Even though I chose to sit this one out, my heart still sings with their victories, and aches at their loss. I promise you that the emotional roller coaster those riders are enduring right now is much worse than this blog rant of mine, so pop over to the TT1 blog, and leave a motivational comment for the gang. They read them after their shifts, and it feels good to know people are watching and supporting.

Sunday, June 8, 2008

I've Got No Air!

There's a curse following me around the past week or so. Things that contain that which surrounds us everyday, in such a manner as to allow smooth locomotion, refuse to do so when in my possession or presence.

It started the day before we left for Bump-n-Grind. I got up that morning, and there was only about 10lbs of air in my truck's rear tire. That vehicle now being untrustworthy, Paul and I hijacked my poor wife, at 7:00am, to give us a ride to the agreed upon meeting spot for our trip. "I'll deal with it when I come home." I said. Fool.

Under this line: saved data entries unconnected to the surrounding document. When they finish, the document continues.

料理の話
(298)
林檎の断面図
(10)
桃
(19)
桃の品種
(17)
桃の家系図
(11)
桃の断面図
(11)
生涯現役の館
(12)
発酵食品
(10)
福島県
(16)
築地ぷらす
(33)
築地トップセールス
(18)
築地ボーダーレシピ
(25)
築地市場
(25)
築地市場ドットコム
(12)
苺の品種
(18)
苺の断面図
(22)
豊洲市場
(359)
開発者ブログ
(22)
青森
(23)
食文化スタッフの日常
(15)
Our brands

All is going well in the race. I'm flying on the downhills! After all, as a clydesdale, my climbing is not so great, so I've gotta make up for it somewhere. I love these long, rocky, fast downhill stretches! I'd just gotten around some nervous, sketchy, panic braking, overcautious, skinny guy, when I felt the wind leave my sails, as my rear tire nearly rolled off the rim in a right hand switchback. Apparently, I'd punctured somewhere on my pass attempts. Fool.

Thursday's Joe's ride is going well, for the first half of the ride. But I forgot to eat something right before the ride. During the 2nd half, I'm just holding on. The hot summer air feels like a furnace in my lungs, and I can't go fast anymore. With the fast laps over, a few of us are cruising in at a nice, slow, cool down pace. Pfft. Pfft.Pfft. Pfft. Damn tubulars! I knew I should've been more proactive about selling them, and getting a replacement set of clinchers. Fool.

Friday, Marcus needs to go pick up his rental car, out by the airport. I agree to take an easy ride out there, and we'll drive the rental back. The road bike is still on blocks, so the 'cross bike comes out. I remember, as we roll out from Mark's, I have no more long valve tubes for my rear wheel. Oh well, I'm running Specilaized kevlar belted, puncture resistant tires. What are the odds? The key here is puncture resistant. Fool.

Sunday's mountain bike ride rolls around, and I'm just gassed. I don't really even want to ride, but it's Sunday, and I'm hoping that the ride will clear my angst. I grab my front wheel to put it on my bike, and imagine my lack of surprise to feel a flaccid 15lbs of air pressure. This tire has been losing no more than a couple of lbs. of pressure a week, ever since I first mounted it on the wheel! I pump it up to proper pressure, hope the Stan's sealant will reseal any slow leaks, and roll out. Fool.

That was it. I was cracked. I pumped the tire up again, and headed for home. 30 minutes in, and I was calling it quits. That's right. I quit a ride over a flat tire. Or was it 4 flat tires? Either way, I got home and my wife calls. She's surprised I'm home so early. I tell her my tale, and she sighs and says it's not over, yet. Apparently, she awoke to a flat tire on her car this morning, also.

No more stories now. I'm going to go out to my shop and try to contain some air.